Pressure almost always reveals weakness in a system and COVID-19
has done a great job doing so with corporate entities who never took into
consideration the possibility that their entire workforce one day might be
forced to work from home.
In addition to the problems, both created and solved, with VPN
usage, the virus has brought to the surface a plethora of additional problems
that likely were never discussed at a board meeting or among security
professionals. This ranges from suddenly being unable to do forensic tests and
general upkeep on a company’s computers to being forced to give higher level of
user privileges to staff so they can access systems from the outside. Which then
may be intercepted or conned out of a distracted worker through a phishing scam.
Possibly one of the first lessons learned by companies a week or so ago when workers began transferring to their home offices was that the tools on hand were not designed or intended to work safely offsite, via a VPN or over the internet, said Lisa Davies, head of corporate security at Redox.
This means a number of very important tasks normally conducted by
security and IT teams cannot take place.
“Since most of the security controls and tools used depend on being on the local network, many tools companies use cannot do the above things remotely. They cannot update, they cannon monitor logs etc unless the device is on the local network, so when employees take them home, they are in the dark,” said Stu Sjouwerman, CEO of KnowBe4.
Another factor that was not worked out ahead of time is to build
in the ability to monitor company equipment that has been left behind and to
make sure employees are not connecting their own, unsecure devices to company
assets.
“Monitor inactive company devices, as possible indicators a
device has an issue, or a remote worker may be tempted to use personal
technology. This goes hand-in-hand with technical controls preventing
non-company devices from accessing sensitive information,” Davies said.
However, some level of connectivity is going to be required for
business to function and what has been found is the protocols currently in
place are not sufficient, said Luke Willadsen, security consultant,
cybersecurity services and solutions firm EmberSec.
Not all companies previously required multifactor authentication
to connect to the network and then disable the work computer’s ability to take
a screenshot of the window containing the remote/virtual desktop on the host
computer, Willadsen said.
“Don’t let any data pass between the machine originating the
connection and the remote/virtual desktop. To this end, disable the clipboard
and shared drive access between the origination host and the virtual/remote
system. We don’t want a single byte of information to be exchanged between the
two hosts (aside from the network connection that facilitates the session).

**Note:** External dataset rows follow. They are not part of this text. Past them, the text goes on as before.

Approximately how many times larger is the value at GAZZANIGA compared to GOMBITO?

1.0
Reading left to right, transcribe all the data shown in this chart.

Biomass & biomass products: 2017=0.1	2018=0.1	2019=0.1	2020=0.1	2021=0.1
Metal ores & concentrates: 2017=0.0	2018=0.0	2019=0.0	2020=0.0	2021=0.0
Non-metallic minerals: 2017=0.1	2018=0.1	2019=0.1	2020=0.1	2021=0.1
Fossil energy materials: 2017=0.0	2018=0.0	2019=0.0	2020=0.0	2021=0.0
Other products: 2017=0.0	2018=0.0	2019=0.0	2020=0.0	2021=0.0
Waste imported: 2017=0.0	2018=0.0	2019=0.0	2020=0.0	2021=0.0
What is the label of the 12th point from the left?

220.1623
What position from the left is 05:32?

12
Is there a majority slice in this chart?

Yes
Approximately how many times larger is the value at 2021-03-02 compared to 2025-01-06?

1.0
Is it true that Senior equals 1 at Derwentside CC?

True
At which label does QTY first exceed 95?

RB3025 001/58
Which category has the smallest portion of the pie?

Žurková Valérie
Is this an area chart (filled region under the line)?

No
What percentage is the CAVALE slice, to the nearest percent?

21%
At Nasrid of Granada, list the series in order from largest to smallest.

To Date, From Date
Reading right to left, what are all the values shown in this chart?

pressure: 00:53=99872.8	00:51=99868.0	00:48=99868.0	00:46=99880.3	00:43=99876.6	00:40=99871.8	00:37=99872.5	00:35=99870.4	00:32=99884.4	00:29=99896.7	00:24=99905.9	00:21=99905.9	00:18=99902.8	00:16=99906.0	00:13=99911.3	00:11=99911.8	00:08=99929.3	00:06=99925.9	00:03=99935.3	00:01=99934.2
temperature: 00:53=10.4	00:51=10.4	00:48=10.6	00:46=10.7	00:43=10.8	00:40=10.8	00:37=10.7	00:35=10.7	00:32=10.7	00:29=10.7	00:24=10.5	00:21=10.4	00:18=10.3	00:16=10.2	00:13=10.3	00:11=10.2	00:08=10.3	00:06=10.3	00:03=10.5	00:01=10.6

This prevents the introduction of malware into your network and it prevents
employees from exfiltrating confidential or proprietary files,” he said.
There are also a number of non-technical events now taking place in an employee’s workspace that a supervisor did not have to worry about pre-Coronavirus. In the office kids were not running around, the dog was not barking, the fear of loved ones becoming gravely ill was not paramount in most of minds nor any of the other dozen things going on in a normal household.
That is no longer true, so it is imperative that workers be
reminded to stay focused and remember policies put in place to protect corporate
information, especially in a world filled with phishing emails designed to prey
on those now operating in a busy and confusing world.
“They should also build mechanisms to reinforce such policies in
the moment they most need to followed – for example within the context of an
email asking for financial action or confidential information – so that users
can make informed decisions before interacting with suspicious emails. By
providing employees with reminders about policies when it matters, companies
can significantly reduce risk for their remote workforce,” said Matt Petrosky, vice
president of customer experience, GreatHorn.